March 11, 2005, 08:17 AM

I'm writing a phong shader for my software renderer. I've written the code to interpolate the vertex normals across the triangle but then I realized that the direction to the light source vector will also change across the surface (assuming the light source is fairly close to the objects and the triangles are fairly large). How do people deal with this? Do you also interpolate the light source direction vectors across the surface or do you calculate the position of each pixel in 3D space and calculate the source direction for each one or what? Maybe you just make sure the light source is a long way away but I like the variation of intensity that a close light source creates on large flat surfaces - using my Gouraud shader.

Thanks

Peter Bone

 
Reedbeta

March 11, 2005, 02:40 PM

Yes, we linearly interpolate the vector to the light source over the triangle, in the same way that vertex normals are interpolated.
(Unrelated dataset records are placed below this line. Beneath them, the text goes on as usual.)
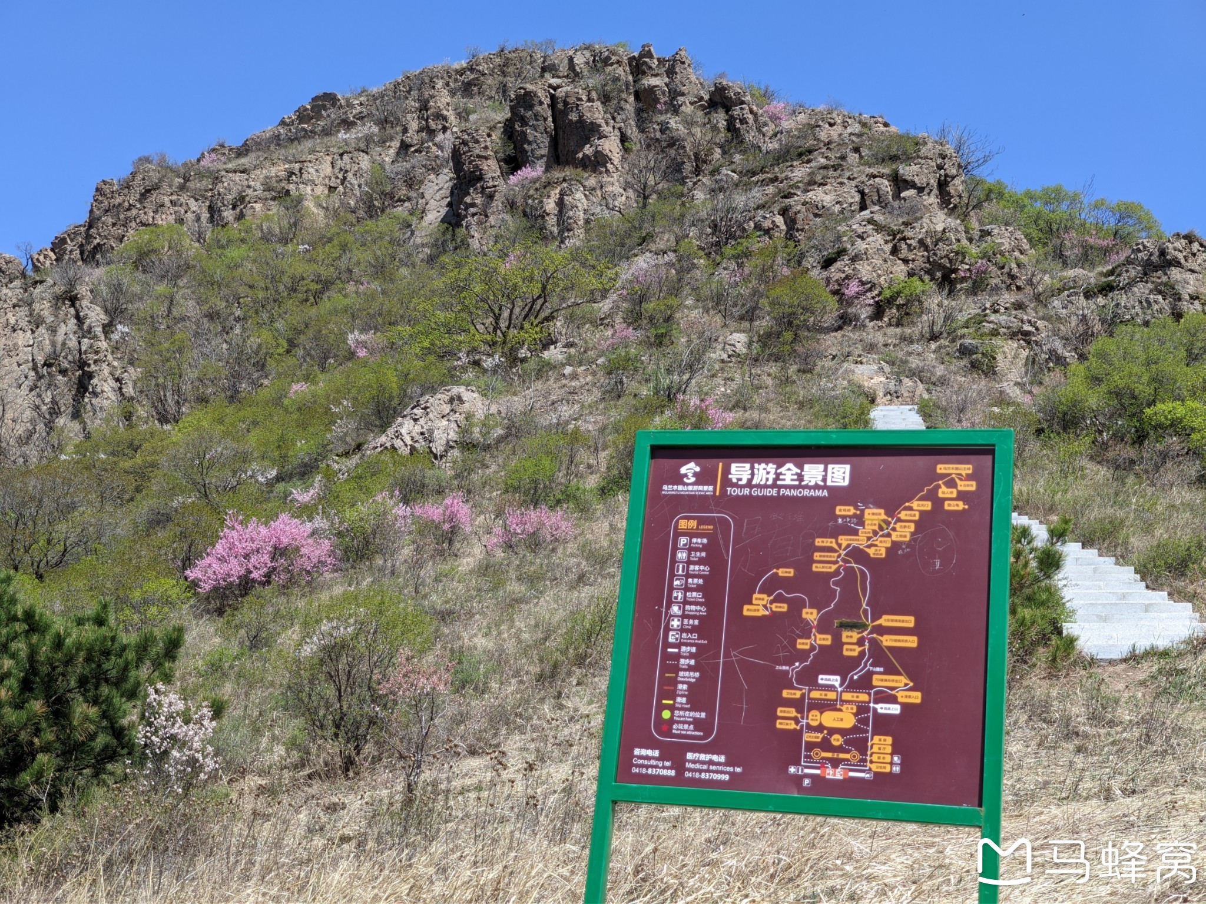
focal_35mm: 50
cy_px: 452
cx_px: 603
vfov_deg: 29.1
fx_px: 1742
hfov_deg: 38.2
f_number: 2
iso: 45
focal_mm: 8.16
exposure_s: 1/1361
Note that both normals and light vectors should be normalized after interpolation (i.e. for each pixel). Vertex normals should also be normalized before interpolation (in addition to after interpolation), but light vectors should NOT be normalized before interpolation.

 
Peter Bone

March 14, 2005, 07:46 AM

Thanks. Yes I'm normalizing my vertex normals before and after interpolation. Why should the light source direction not be normalized before interpolation?
Also, does anyone know where I can find a fixed point square root function (preferably in pascal) to speed up my normalization? It's now the only bit of floating point I'm still using.

Thanks

Peter Bone

 
Reedbeta

March 14, 2005, 11:39 PM

If the light source direction is normalized before the interpolation, then the output of the interpolation will not be correct - the resulting vector will not point at the light. It would be too complicated to show why with ASCII-art, but you can see this most easily by drawing a diagram that shows the light source close to one corner of a triangle - consider what happens to the light source vector as it is interpolated, and what would happen if you normalized it before interpolation.